We were on a mission to get black boys from Englewood – a racially segregated and economically distressed neighborhood in Chicago, and a community described in the media as one of the city’s most dangerous – to and through college.
Each spring, Urban Prep Academies boasts that 100% of seniors graduating from each of its three campuses gains admission to a four-year college or university. But if you look beneath the 100% college acceptance claim – which sometimes gets misinterpreted as 100% actually going to college – you may find results that raise serious questions about the quality of education at the school.

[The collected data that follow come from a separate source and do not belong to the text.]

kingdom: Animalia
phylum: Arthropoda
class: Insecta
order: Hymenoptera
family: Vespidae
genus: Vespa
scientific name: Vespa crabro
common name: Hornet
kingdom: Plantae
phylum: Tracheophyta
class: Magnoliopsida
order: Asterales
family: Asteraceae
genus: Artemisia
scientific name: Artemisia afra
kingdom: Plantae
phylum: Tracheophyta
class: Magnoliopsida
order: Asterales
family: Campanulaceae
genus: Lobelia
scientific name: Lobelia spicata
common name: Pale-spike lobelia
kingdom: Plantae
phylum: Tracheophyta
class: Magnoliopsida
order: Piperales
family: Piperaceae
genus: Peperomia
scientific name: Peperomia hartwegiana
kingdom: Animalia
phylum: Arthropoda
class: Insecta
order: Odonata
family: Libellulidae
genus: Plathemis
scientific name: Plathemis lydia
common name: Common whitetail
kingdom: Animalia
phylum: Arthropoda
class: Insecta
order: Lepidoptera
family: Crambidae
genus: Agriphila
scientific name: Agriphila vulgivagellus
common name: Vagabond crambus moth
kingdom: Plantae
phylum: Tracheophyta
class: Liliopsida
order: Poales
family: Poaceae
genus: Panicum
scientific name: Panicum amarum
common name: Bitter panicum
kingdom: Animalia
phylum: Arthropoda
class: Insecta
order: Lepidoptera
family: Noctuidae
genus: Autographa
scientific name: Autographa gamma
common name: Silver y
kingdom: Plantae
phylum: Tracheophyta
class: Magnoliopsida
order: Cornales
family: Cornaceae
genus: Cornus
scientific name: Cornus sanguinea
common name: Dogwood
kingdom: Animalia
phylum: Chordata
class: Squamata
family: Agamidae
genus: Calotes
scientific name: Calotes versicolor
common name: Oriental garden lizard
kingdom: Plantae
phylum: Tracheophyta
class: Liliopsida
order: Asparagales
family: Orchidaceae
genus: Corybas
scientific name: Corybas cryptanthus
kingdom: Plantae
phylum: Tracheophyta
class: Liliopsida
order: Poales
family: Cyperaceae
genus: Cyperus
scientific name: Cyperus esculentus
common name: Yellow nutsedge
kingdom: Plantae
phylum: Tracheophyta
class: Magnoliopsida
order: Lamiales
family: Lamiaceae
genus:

College acceptance versus college readiness
For starters, the reality is only 12.8% of Urban Prep students at the West campus met Illinois’ college readiness benchmarks. Further, only about two-thirds of the class of 2017 at Urban Prep’s West campus actually enrolled in college. A little less than 44% of the school’s 2016 graduates were persisting in college based on the latest report.
In a statement to The Conversation, school officials maintained that a major reason its graduates don’t persist in college is due to lack of money.
“The number one reason we are given as why Urban Prep graduates choose not to continue pursuing their degree is a lack of financial resources and proper supports at the colleges they attend,” Dennis Lacewell, chief academic officer at Urban Prep Academies, wrote in an e-mail to The Conversation. “This is consistent with national data related to first-generation and black male students going to college.”
However, in my own and other higher education scholarship, lack of money is sometimes related to students’ lack of academic preparation for college. For instance, at least two young men who participated in my study of Urban Prep’s graduates revealed that they lost an academic scholarship because of low GPAs.
West campus recommended for closure
The future of one of the school’s campuses – Urban Prep West – became imperiled in December 2018 when officials at Chicago Public Schools recommended shutting it down. That decision was later overturned by the Illinois State Charter School Commission.
When the school was in danger of closing, “some students stated” that they “didn’t care” if the school closed down or that it was “good” that it was closing.
One student spoke about how the “teachers put on a show” for parents, but treat students badly “behind closed doors.”
Reflections from Urban Prep graduates
Urban Prep graduates expressed similar sentiments when sociologist Derrick Brooms and I originally set out to conduct the research that led to my book – “Urban Preparation: Young Black Men from Chicago’s South Side to Success in Higher Education.” Our aim was to describe how students at Urban Prep saw the school in terms of helping them complete college.